The other issue is that I think one has to take into account the
fact that if one is going to prohibit something it will not necessarily
just be to the individual, I think the green top milk could be
an example here where it could be fed to children, for example,
who in a sense will then be receiving it involuntarily even though
it has been bought by deliberate choice by the parents. I think
there is a wider public health issue there about protecting people
particularly at risk from some of the pathogens that could well
be in green top milk. I think it is a slightly broader issue than
just looking at the individual, you have to look at the general
public health issues that are raised by a particular problem.
I think each problem will probably have almost unique facets to
it. Each one has to be taken on its merits. I think, for example,
that fancy cheeses and listeria can cope very well by labelling
and advice to high risk groups because most of the public are
not particularly at risk from that. There are one or two people
who are and that problem can be resolved through that choice route
but taking into account the full public health considerations.
166. It seems to me not unreasonable that
people resent more deeply risks over which they have no control
because you cannot make your own choice.
(Professor Pennington) Yes, it is a given fact
that is the way people behave I think.
167. The other thing where they might leave
it to somebody else, and you could say because you should not
now eat raw eggs that since a mother might, as I was able to do
with my children, give them raw eggs and milk if they could not
eat anything you cannot do that now, but nobody would say that
because I might still do that with my grandchildren, therefore
we ban the sale of eggs.
(Professor Pennington) No. I think you try and
influence the TV chefs to run a programme about how to cook eggs
properly, that is the way forward with that particular issue.
Audrey Wise: Yes.
Chairman
168. Finally, could I ask you, Professor
Pennington, what you think as an individual the priorities for
attention ought to be in the early days of the Food Standards
Agency?
(Professor Pennington) Well, clearly it has got
to think of how it is going to get public confidence back in a
government department that is responsible for food safety, and
I think it has to be seen to be doing things which are in the
public interest. I think from the technical side, there are some
issues that it could address very early which are going well already,
and I think that would help, like, for example, the issue of Salmonella.

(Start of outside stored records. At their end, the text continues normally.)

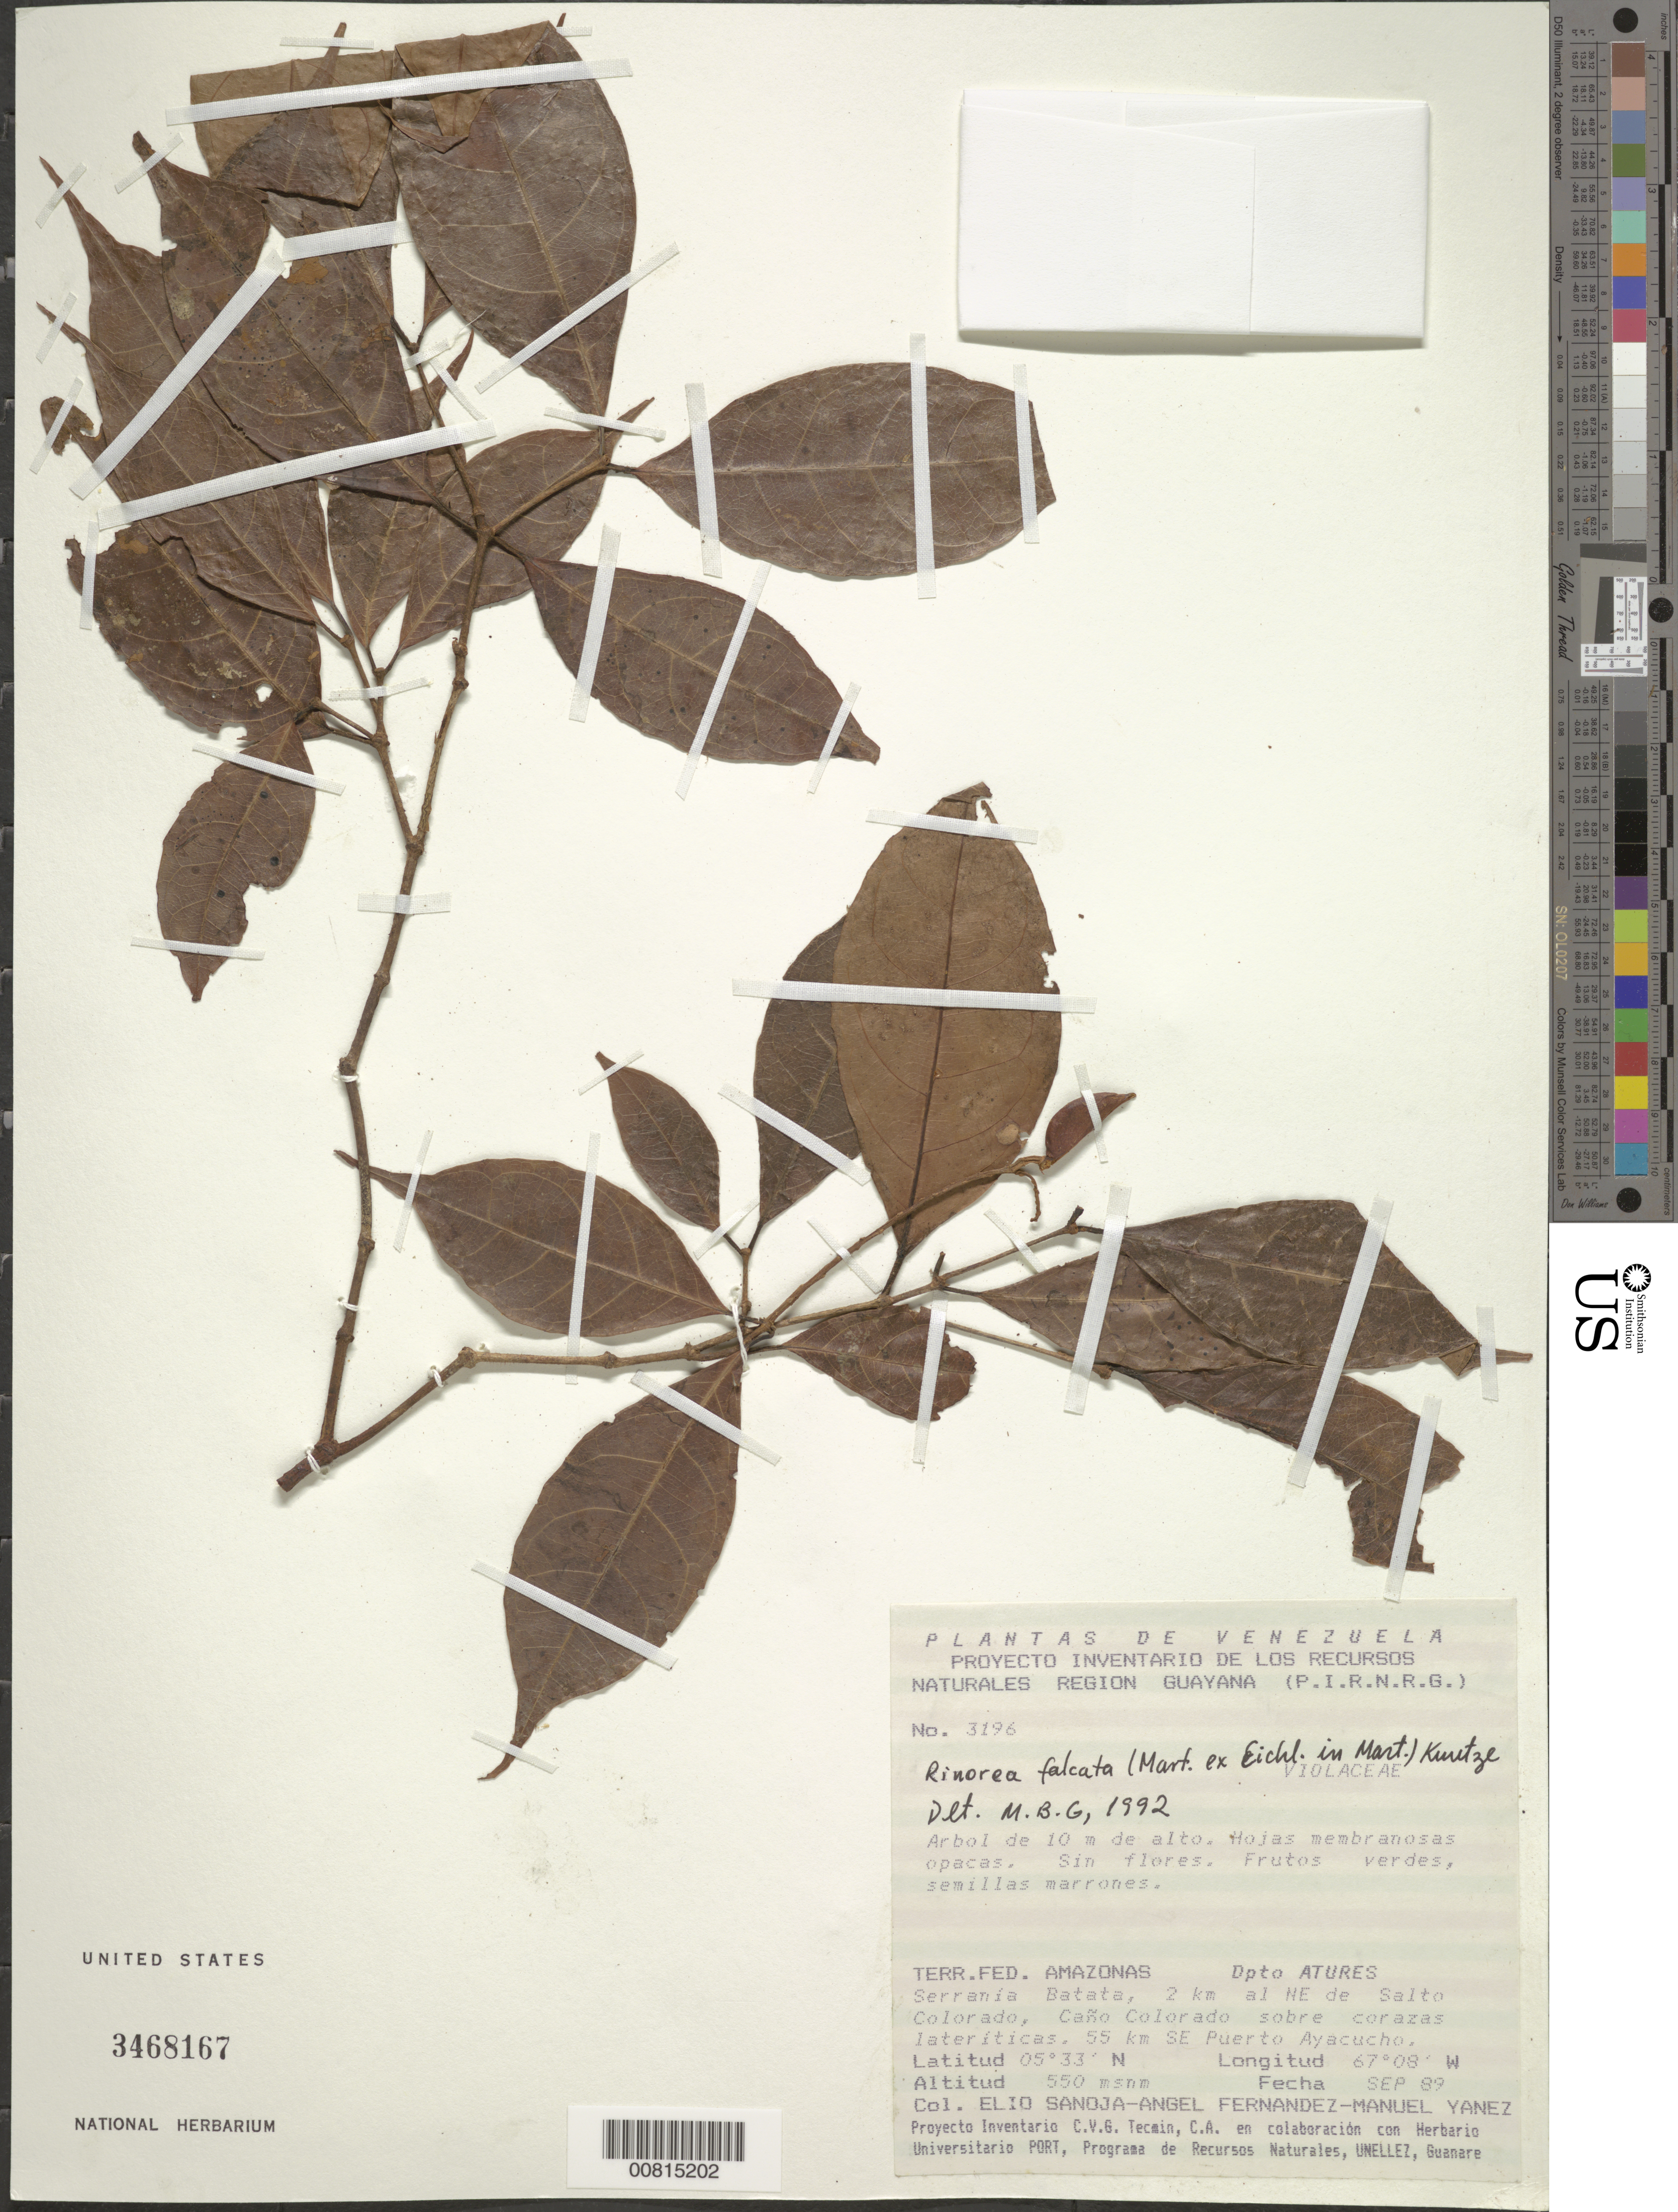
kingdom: Plantae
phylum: Tracheophyta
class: Magnoliopsida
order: Malpighiales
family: Violaceae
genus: Rinorea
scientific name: Rinorea falcata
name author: (Mart. ex Eichler) Kuntze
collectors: E. Sanoja, A. Fernandez & M. Yanez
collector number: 3196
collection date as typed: Sep-89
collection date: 1989-09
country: Venezuela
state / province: Amazonas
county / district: Atures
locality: Serrania Batata, 2 km NE de Salto Colorado, Caño Colorado, 55 km SE Puerto Ayacucho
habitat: Sobre corazas lateríticas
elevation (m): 550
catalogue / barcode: US 3468167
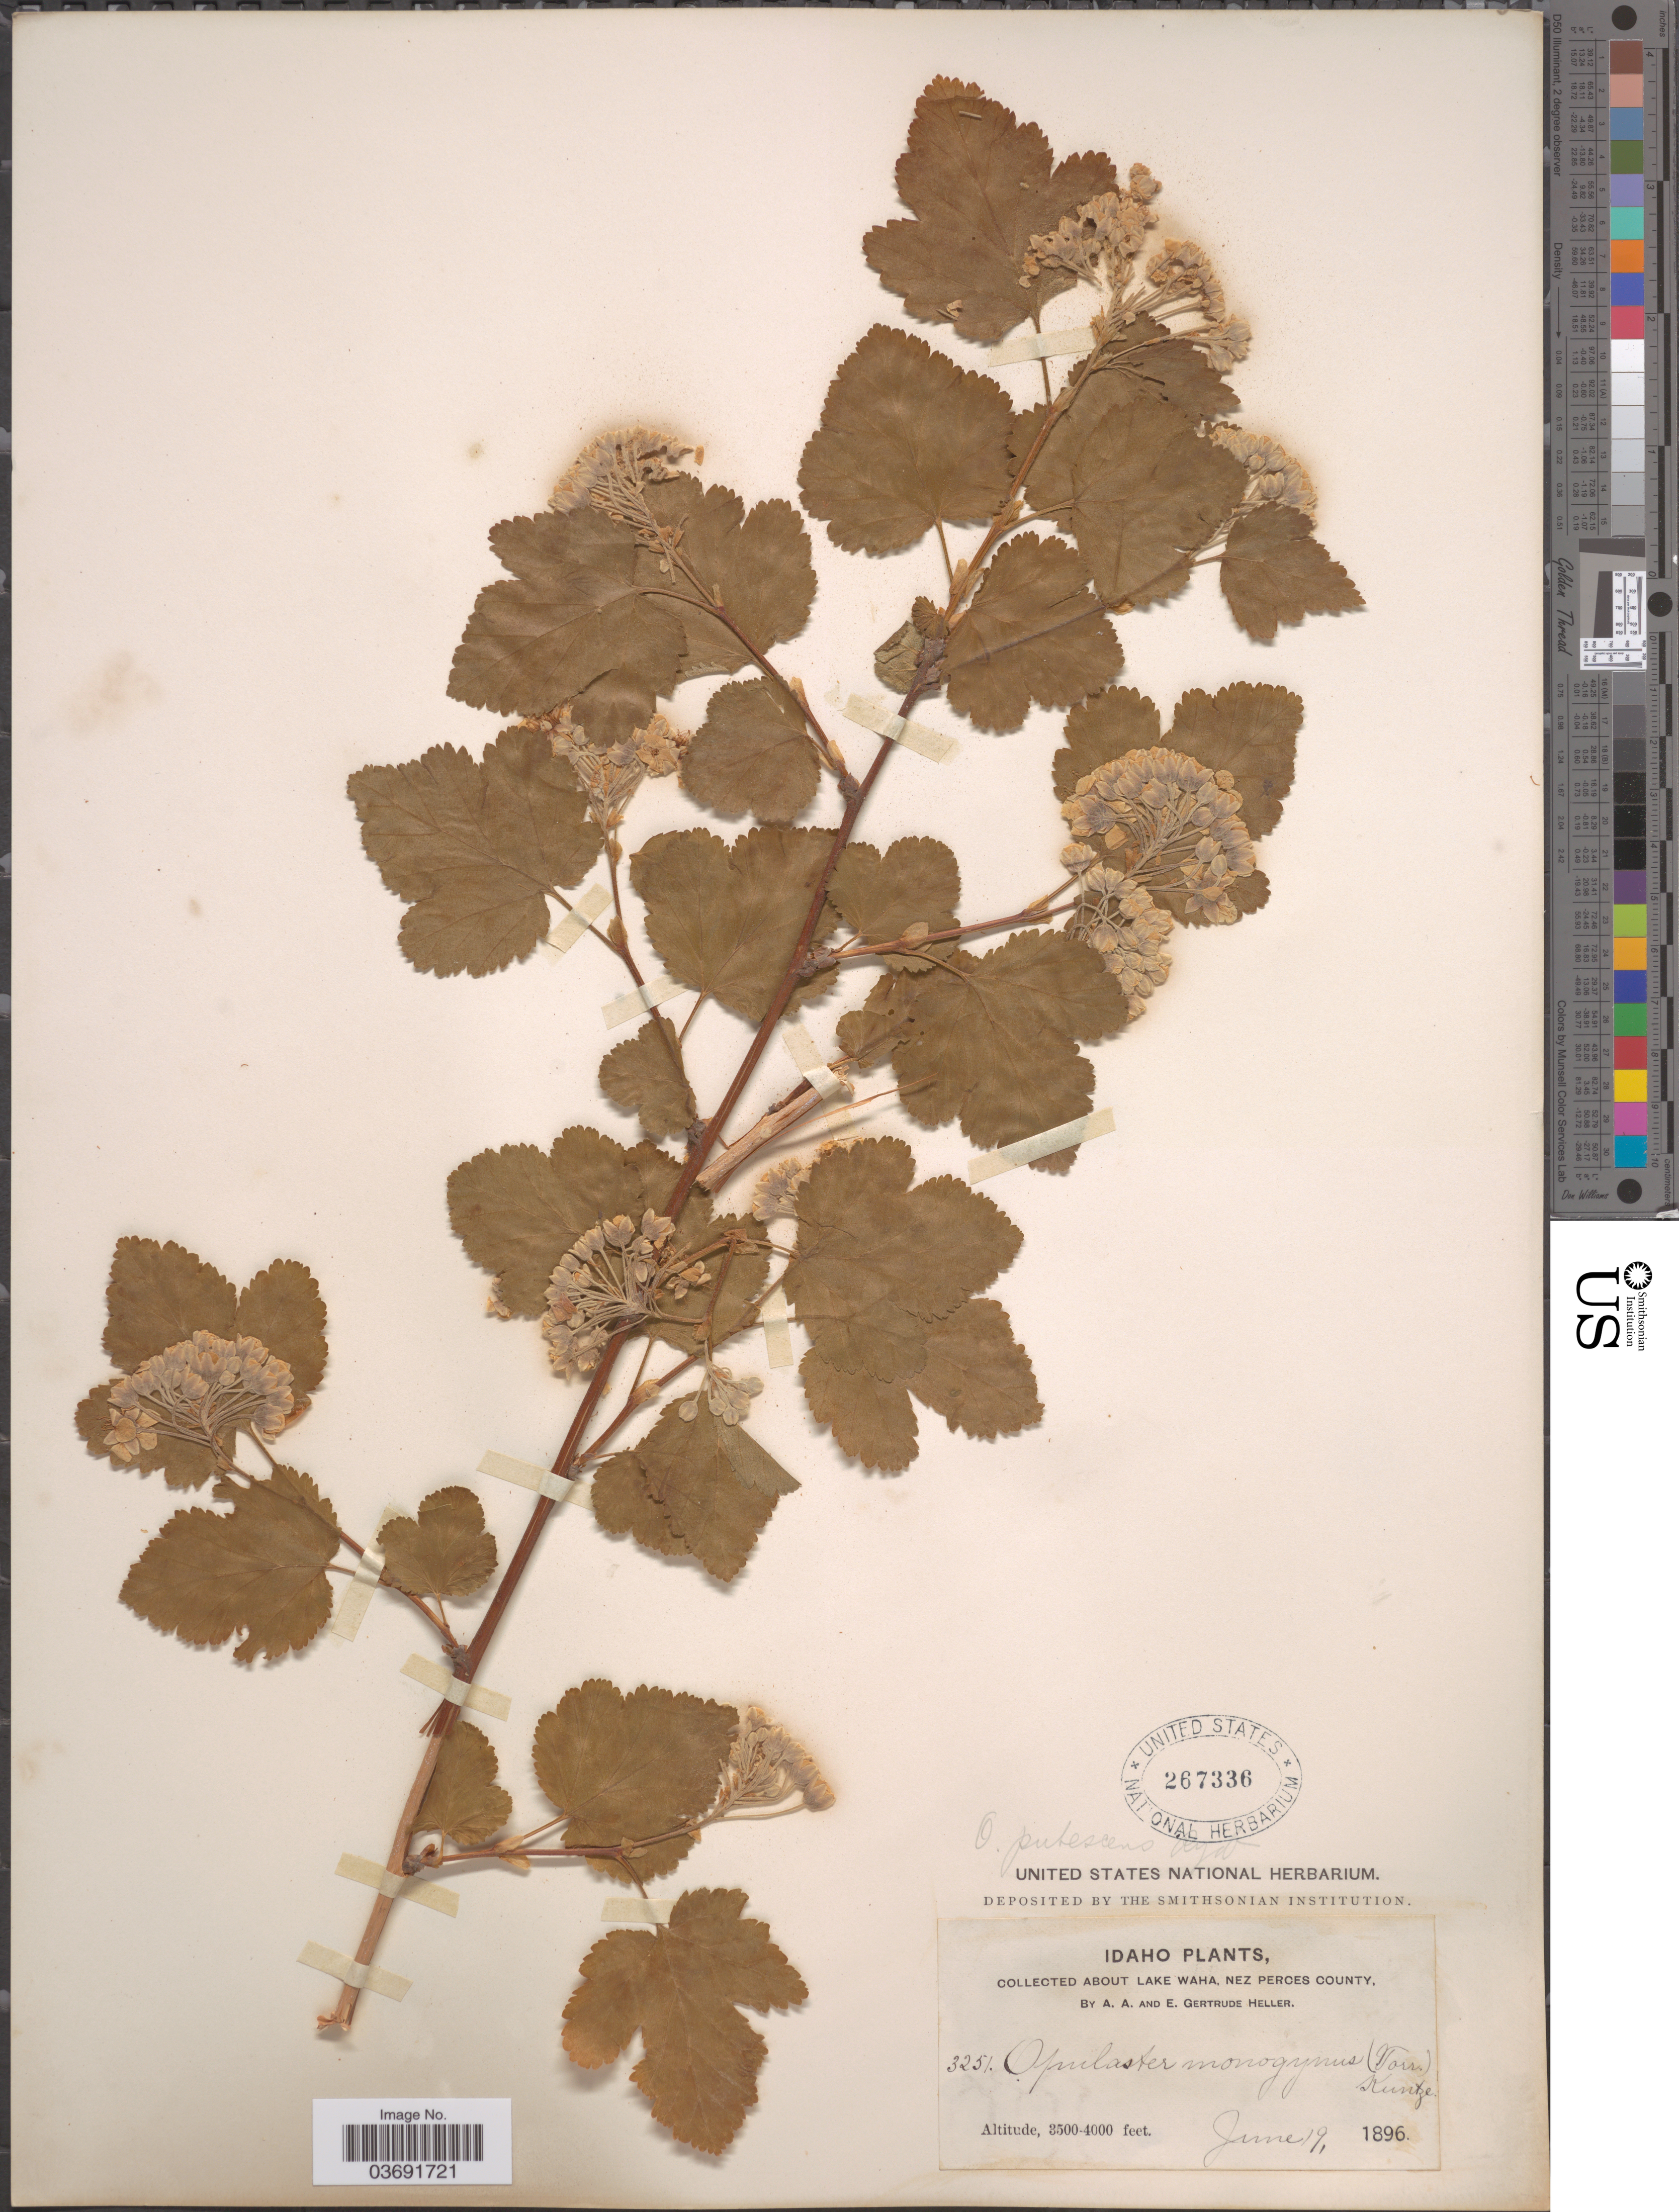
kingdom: Plantae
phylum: Tracheophyta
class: Magnoliopsida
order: Rosales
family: Rosaceae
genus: Physocarpus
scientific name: Physocarpus malvaceus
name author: (Greene) Kuntze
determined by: Strong, Mark T., (BOT), Smithsonian Institution - National Museum of Natural History (UNITED STATES)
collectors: A. A. Heller & E. G. Heller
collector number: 3251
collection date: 1896-06-19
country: United States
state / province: Idaho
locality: About Lake Waha, Nez Perces County.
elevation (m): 1067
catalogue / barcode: US 267336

The Salmonella contamination of chickens is coming down
very fast. So if it got on to that particular bandwagon and helped
all those people who are involved in that, that would be a relatively
easy technical task for it to get involved in where it would have
a good news story to tell, without being cynical about it, but
it would obviously have to address the issue of how to have a
dialogue with the public, as it were, for example, over this issue
of perception of risk, so it is not going to be an organisation,
I would hope, that would be driven purely by technical issues
about the microbiological safety of food, but it would have to
take into account some sociological aspects as well as to how
it could have this dialogue with the public and at the same time
showing that it was aggressively going out and making sure that,
for example, the enforcement of food law was being done properly
and appropriately, helping the local authorities there, not coming
down hard on them, but helping local authorities to do that. So
it would have a range of tasks which it would have to get on with
very quickly in order to get public confidence back, which would
take quite a long time, I think.
Chairman: Could I
thank you very much indeed for appearing in front of us this afternoon.